内部危機を外へ向ける金正恩・与正体制

米・日・北・中から信用されない文在寅
日付: 2020年06月10日 00時00分

 平昌冬季オリンピック(2018年)を契機に「板門店宣言」から「9・19南北軍事合意書」まで党対党関係を誇示した文在寅政権と金正恩体制の関係が冷え込んだまま、文在寅の秋波にもかかわらず、険悪な局面を見せている。
背景は、当初から南北双方の関係発展には限界があるうえ、南北双方がそれぞれ周辺国のすべてから信頼を失ったからだ。

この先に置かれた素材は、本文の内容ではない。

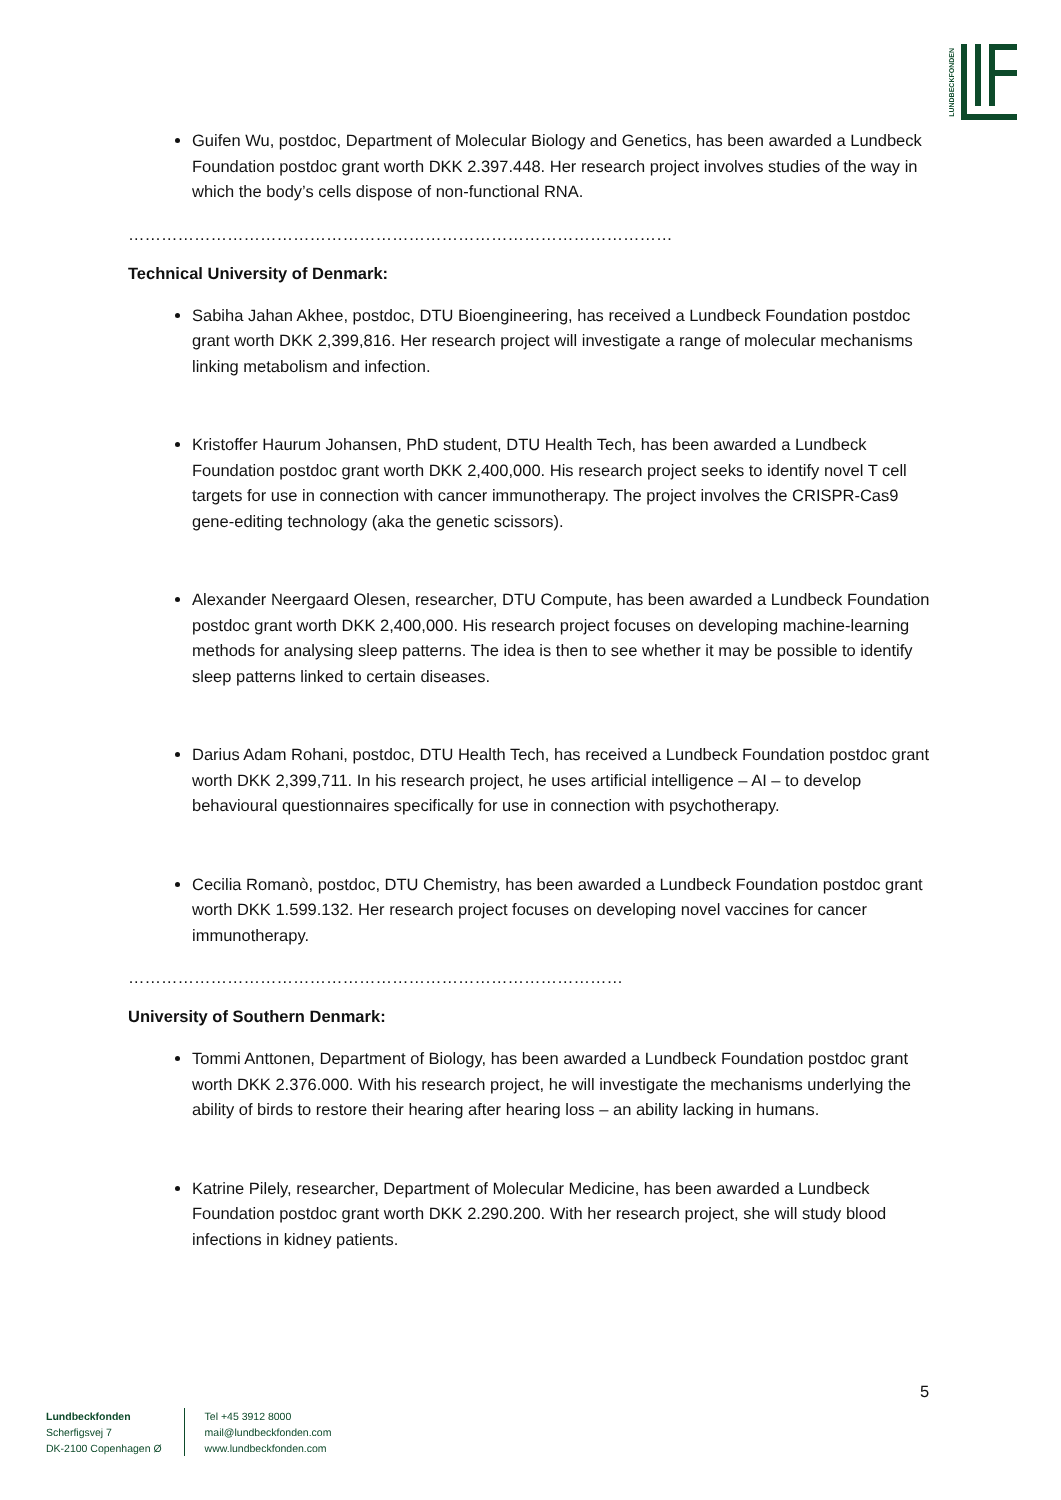LUNDBECKFONDEN
Guifen Wu, postdoc, Department of Molecular Biology and Genetics, has been awarded a Lundbeck Foundation postdoc grant worth DKK 2.397.448. Her research project involves studies of the way in which the body’s cells dispose of non-functional RNA.
………………………………………………………………………………………
Technical University of Denmark:
Sabiha Jahan Akhee, postdoc, DTU Bioengineering, has received a Lundbeck Foundation postdoc grant worth DKK 2,399,816. Her research project will investigate a range of molecular mechanisms linking metabolism and infection.
Kristoffer Haurum Johansen, PhD student, DTU Health Tech, has been awarded a Lundbeck Foundation postdoc grant worth DKK 2,400,000. His research project seeks to identify novel T cell targets for use in connection with cancer immunotherapy. The project involves the CRISPR-Cas9 gene-editing technology (aka the genetic scissors).
Alexander Neergaard Olesen, researcher, DTU Compute, has been awarded a Lundbeck Foundation postdoc grant worth DKK 2,400,000. His research project focuses on developing machine-learning methods for analysing sleep patterns. The idea is then to see whether it may be possible to identify sleep patterns linked to certain diseases.
Darius Adam Rohani, postdoc, DTU Health Tech, has received a Lundbeck Foundation postdoc grant worth DKK 2,399,711. In his research project, he uses artificial intelligence – AI – to develop behavioural questionnaires specifically for use in connection with psychotherapy.
Cecilia Romanò, postdoc, DTU Chemistry, has been awarded a Lundbeck Foundation postdoc grant worth DKK 1.599.132. Her research project focuses on developing novel vaccines for cancer immunotherapy.
………………………………………………………………………………
University of Southern Denmark:
Tommi Anttonen, Department of Biology, has been awarded a Lundbeck Foundation postdoc grant worth DKK 2.376.000. With his research project, he will investigate the mechanisms underlying the ability of birds to restore their hearing after hearing loss – an ability lacking in humans.
Katrine Pilely, researcher, Department of Molecular Medicine, has been awarded a Lundbeck Foundation postdoc grant worth DKK 2.290.200. With her research project, she will study blood infections in kidney patients.
5
Lundbeckfonden
Scherfigsvej 7
DK-2100 Copenhagen Ø
Tel +45 3912 8000
mail@lundbeckfonden.com
www.lundbeckfonden.com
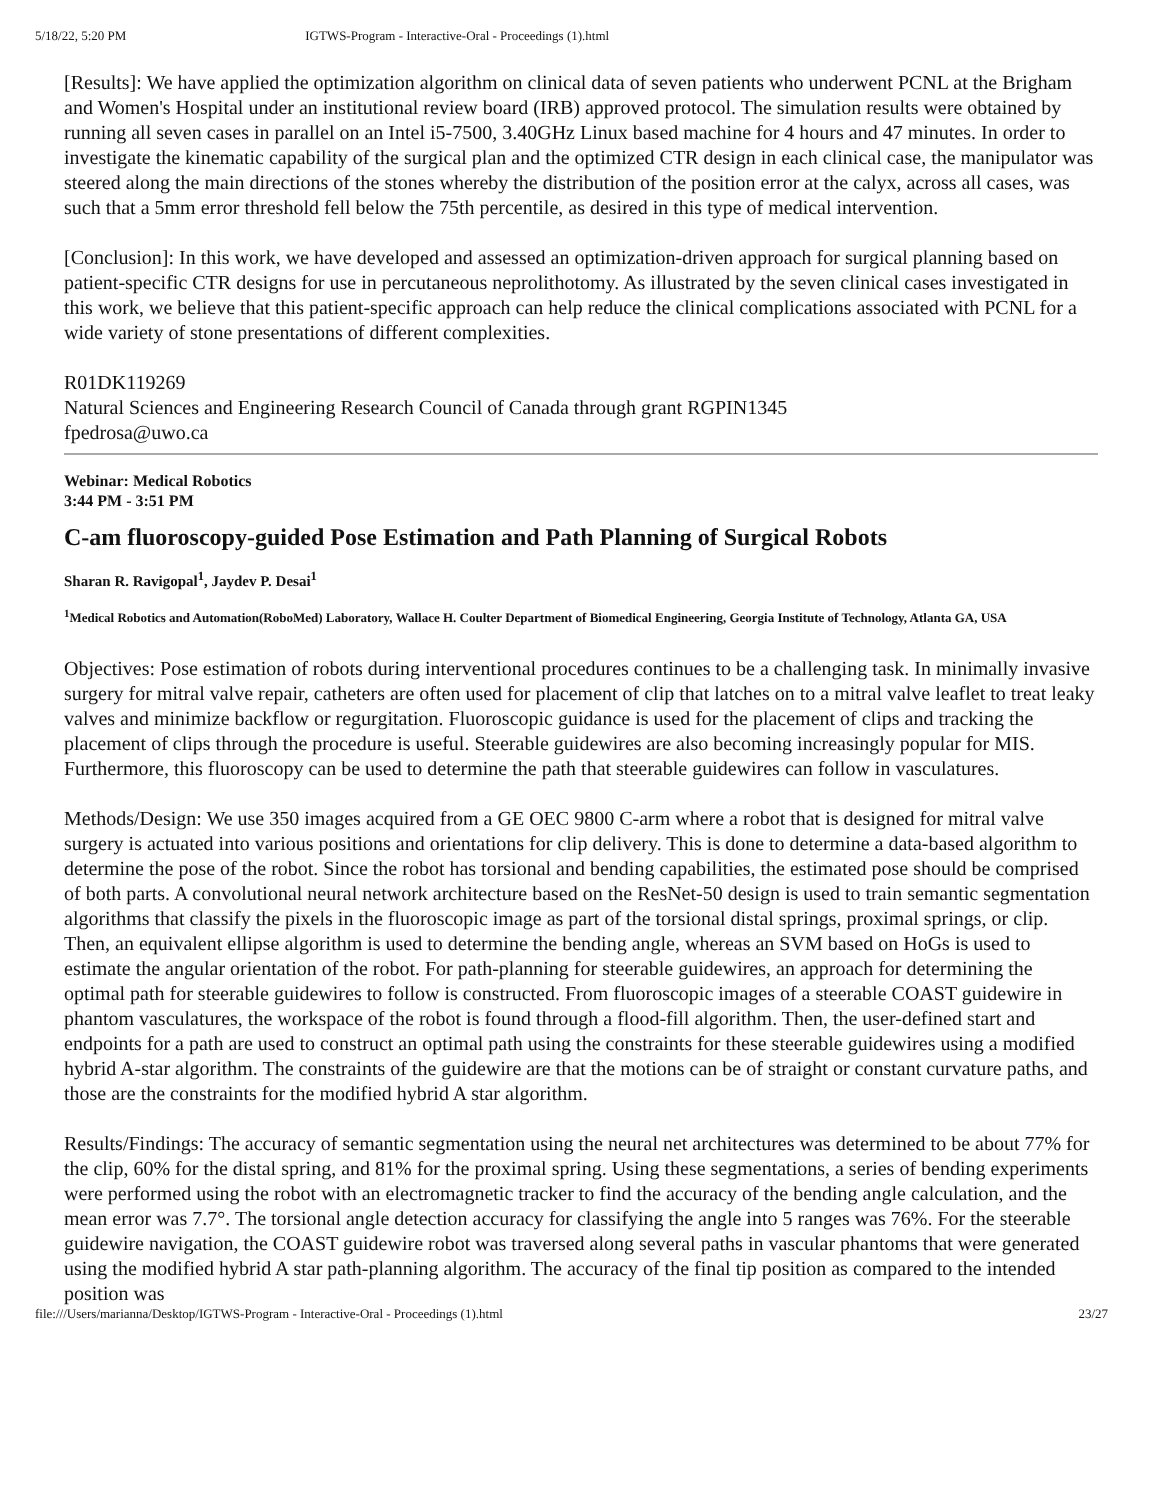5/18/22, 5:20 PM IGTWS-Program - Interactive-Oral - Proceedings (1).html
[Results]: We have applied the optimization algorithm on clinical data of seven patients who underwent PCNL at the Brigham and Women's Hospital under an institutional review board (IRB) approved protocol. The simulation results were obtained by running all seven cases in parallel on an Intel i5-7500, 3.40GHz Linux based machine for 4 hours and 47 minutes. In order to investigate the kinematic capability of the surgical plan and the optimized CTR design in each clinical case, the manipulator was steered along the main directions of the stones whereby the distribution of the position error at the calyx, across all cases, was such that a 5mm error threshold fell below the 75th percentile, as desired in this type of medical intervention.
[Conclusion]: In this work, we have developed and assessed an optimization-driven approach for surgical planning based on patient-specific CTR designs for use in percutaneous neprolithotomy. As illustrated by the seven clinical cases investigated in this work, we believe that this patient-specific approach can help reduce the clinical complications associated with PCNL for a wide variety of stone presentations of different complexities.
R01DK119269
Natural Sciences and Engineering Research Council of Canada through grant RGPIN1345
fpedrosa@uwo.ca
Webinar: Medical Robotics
3:44 PM - 3:51 PM
C-am fluoroscopy-guided Pose Estimation and Path Planning of Surgical Robots
Sharan R. Ravigopal<sup>1</sup>, Jaydev P. Desai<sup>1</sup>
<sup>1</sup> Medical Robotics and Automation(RoboMed) Laboratory, Wallace H. Coulter Department of Biomedical Engineering, Georgia Institute of Technology, Atlanta GA, USA
Objectives: Pose estimation of robots during interventional procedures continues to be a challenging task. In minimally invasive surgery for mitral valve repair, catheters are often used for placement of clip that latches on to a mitral valve leaflet to treat leaky valves and minimize backflow or regurgitation. Fluoroscopic guidance is used for the placement of clips and tracking the placement of clips through the procedure is useful. Steerable guidewires are also becoming increasingly popular for MIS. Furthermore, this fluoroscopy can be used to determine the path that steerable guidewires can follow in vasculatures.
Methods/Design: We use 350 images acquired from a GE OEC 9800 C-arm where a robot that is designed for mitral valve surgery is actuated into various positions and orientations for clip delivery. This is done to determine a data-based algorithm to determine the pose of the robot. Since the robot has torsional and bending capabilities, the estimated pose should be comprised of both parts. A convolutional neural network architecture based on the ResNet-50 design is used to train semantic segmentation algorithms that classify the pixels in the fluoroscopic image as part of the torsional distal springs, proximal springs, or clip. Then, an equivalent ellipse algorithm is used to determine the bending angle, whereas an SVM based on HoGs is used to estimate the angular orientation of the robot. For path-planning for steerable guidewires, an approach for determining the optimal path for steerable guidewires to follow is constructed. From fluoroscopic images of a steerable COAST guidewire in phantom vasculatures, the workspace of the robot is found through a flood-fill algorithm. Then, the user-defined start and endpoints for a path are used to construct an optimal path using the constraints for these steerable guidewires using a modified hybrid A-star algorithm. The constraints of the guidewire are that the motions can be of straight or constant curvature paths, and those are the constraints for the modified hybrid A star algorithm.
Results/Findings: The accuracy of semantic segmentation using the neural net architectures was determined to be about 77% for the clip, 60% for the distal spring, and 81% for the proximal spring. Using these segmentations, a series of bending experiments were performed using the robot with an electromagnetic tracker to find the accuracy of the bending angle calculation, and the mean error was 7.7°. The torsional angle detection accuracy for classifying the angle into 5 ranges was 76%. For the steerable guidewire navigation, the COAST guidewire robot was traversed along several paths in vascular phantoms that were generated using the modified hybrid A star path-planning algorithm. The accuracy of the final tip position as compared to the intended position was
file:///Users/marianna/Desktop/IGTWS-Program - Interactive-Oral - Proceedings (1).html 23/27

そもそも北側は、米国の制裁を突破する文政権の果敢な行動を期待したが、文政権が言葉だけで、韓米同盟の破棄に向けた実際的、決定的な措置を取らないことへの焦燥感と不満が澎湃していると見られる。
事態をさらに複雑にするのは、北側の深刻な危機・混乱だ。最近は金与正が兄の代わりに、労働党を掌握したような状況が演出されている。金与正は4日、労働新聞1面を通して対南談話を発表した。金与正が金正恩に代わって書類に署名しているという噂も広がった。
しかし、金与正の権力誇示のためか、経験不足からか、4日の党中央第1副部長名義の談話は、荒く攻撃的だった。自分が対南事業も管掌していることを誇示したようだが、対南挑発を予告した談話は、効果より副作用のほうが多いと思われる。
金与正は、今まで禁忌だった脱北者という用語を全住民が使うようにした。統戦部も前例のない代弁人談話を通じて文政権を罵倒した。各地で脱北者糾弾を競争させるようにしたのは、脱北者の対北ビラが金正恩・与正体制の弱点を攻撃し、携帯電話が普及したため人里離れたところに落ちてもビラの内容が全国に知られるようになるため、文政権に八つ当たりした模様と思われる。
北側はすでに開城工団の南北共同連絡事務所を事実上閉鎖したとみられる。18年9月に開設された共同連絡事務所は、8日から北側との連絡が遮断された。平壌側はすでに死文化した9・19南北軍事合意書も廃棄する段階に入ると予想される。
北側は、米国に対してはSLBMカードを使い、韓国に対しては軍事境界線を中心に緊張を高める挑発をするものと見られる。たとえば脱北者が送るビラを理由に南へ銃撃を加え、NLLで向かい合っている地域では、海岸砲を発射し、非武装地帯内のGPの撤去を中止するなどの挑発が予想される。
北側は、彼らの誘発により、南北間の合意を破棄しても、文在寅政権は合意の維持を望んでいるはずと考え、この「弱点」を悪用すると思われる。すでに形骸化した9・19軍事合意書を破棄する名分や契機を見つけようとすると予想される。
一方文在寅は、去る3年間、日本の対北圧迫を韓日葛藤に置換させることで、韓米関係をさらに悪化させた。